Bab 2
Memanjat adalah hobbyku sejak kecil. Ayah mendukungku dengan membelikan peralatan pengaman dan mendaftarkanku pada kegiatan panjat dinding. Beberapa kali aku menyabet penghargaan panjat dinding. Pernah satu ketika aku terjatuh dari pohon saat memanjat pohon di pegunungan. Aku hanya ingin melihat pemandangan dari atas pohon tanpa memeriksa bahwa dahan yang kupijak rapuh. Tubuhku melesat tertarik gravitasi bumi dan menghantam tanah kering. Jantungku terasa berhenti seketika dan darahnya menyembur melewati semua pembuluh darah sehingga tubuhku terasa hendak meledak.
Begitulah yang kurasakan kini, saat pagi ini aku menemukan Ibu sudah tidak bernapas di pembaringannya. Tangannya memegang kertas, matanya terkatup rapat dan bibirnya seperti hendak mengatakan sesuatu. Sejenak aku terdiam beku. Tubuhku memang tidak bisa merespon kesedihan secara mendadak. Aku selalu butuh waktu untuk mencerna segala sesuatu yang terjadi di depanku. Biasanya satu hingga dua jam kemudian aku baru bisa meresponnya. Entah itu respon tangisan atau gemetar di sekujur tubuh.
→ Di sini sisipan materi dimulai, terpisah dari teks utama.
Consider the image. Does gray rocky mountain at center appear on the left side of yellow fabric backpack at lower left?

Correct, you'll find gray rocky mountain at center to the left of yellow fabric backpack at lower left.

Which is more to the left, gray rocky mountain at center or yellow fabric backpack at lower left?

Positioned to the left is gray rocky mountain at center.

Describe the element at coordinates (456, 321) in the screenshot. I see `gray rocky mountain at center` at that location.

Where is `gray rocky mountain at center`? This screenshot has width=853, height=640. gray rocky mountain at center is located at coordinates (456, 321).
“Ibu? Ibu? Ibu kenapa?” panggilku masih tak percaya sambil menggoncang tubuh Ibu. “Ibu, ibu cuma tidur, ‘kan?”
Ibu terdiam kaku, tidak menjawab apapun. Aku memeriksa lagi nadinya yang sudah kosong dan napasnya yang tidak berhembus lagi. Aku sungguh tak percaya bahwa ibu pergi begitu saja tanpa berpamitan padaku. Aku tahu, Ibu pasti akan pergi dalam waktu dekat tetapi setidaknya ia bisa berpamitan padaku, teman satu-satunya selama 20 tahun terakhir. Tapi kenyataannya, Ibu memilih tidak berpamitan padaku bahkan ia menulis pesan di kertas yang tergenggam di tangannya tentang Bulan.
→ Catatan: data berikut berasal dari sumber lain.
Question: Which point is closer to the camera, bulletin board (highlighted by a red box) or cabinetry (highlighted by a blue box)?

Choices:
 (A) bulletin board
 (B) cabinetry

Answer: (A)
‘Bintang, carilah Bulan. Itu kewajibanmu untuk menemukannya.
Jangan tinggal di rumah ini sebelum kamu menemukan Bulan.’
Respon emosiku lebih cepat saat membaca surat wasiat Ibu. Aku jarang menangis apalagi di depan orang lain. Tetapi kali ini tangisku meledak, entah bagian mana yang sedang kutangisi. Kepergian Ibu yang memang sudah kupersiapkan kedatangannya atau aku yang terusir dari rumah ini? Entahlah, aku terus saja menangis sambil mengirim pesan ke saudara-saudara Ibu. Hingga mereka berdatangan air mataku masih bercucuran.
Pemakaman Ibu siang itu terasa sangat menyakitkan bagiku.
“Ini wasiat, Bintang. Harus dijalankan,” kata Tante Lin, adik Ibu, saat aku menunjukkan surat wasiat itu seusai pemakaman.
“Kamu bisa tinggal di rumah Om, sementara sambil mencari Bulan,” tawar suami Tante Lin.
Aku menggeleng dan masuk ke kamarku. Adik-adik Ibu juga menyesalkan adanya wasiat itu. Mereka mengatakan bahwa itu tidak adil untukku. Bagaimana bisa seorang Ibu menjelang kematiannya mengusir anaknya sendiri tanpa alasan yang jelas. Bahkan kebencian seseorang terhadap orang lain selalu memiliki sebab. Tetapi ketidaksukaan Ibu kepadaku hanya karena aku bukan tipe anak kesayangannya. Sungguh dramatis.
Aku berdiri gamang di kamarku, memandangi semua barang-barangku yang berserakan. Ruang kreatifku juga akan kutinggalkan meskipun di sanalah hidupku sejak remaja. Bagaimana mungkin aku sanggup meninggalkan semua ini? Lalu aku harus tinggal di mana? Aku tidak tahu mencari Bulan butuh waktu berapa lama, bisa jadi aku tidak akan sanggup menemukannya. Aku benar-benar tidak percaya Ibu melakukan ini padaku menjelang kepergiannya. Aku membanting tubuhku di pembaringan, tetapi aku merasakan mata Ibu melihatku dari balik pintu, memintaku segera berkemas dan meninggalkan rumah.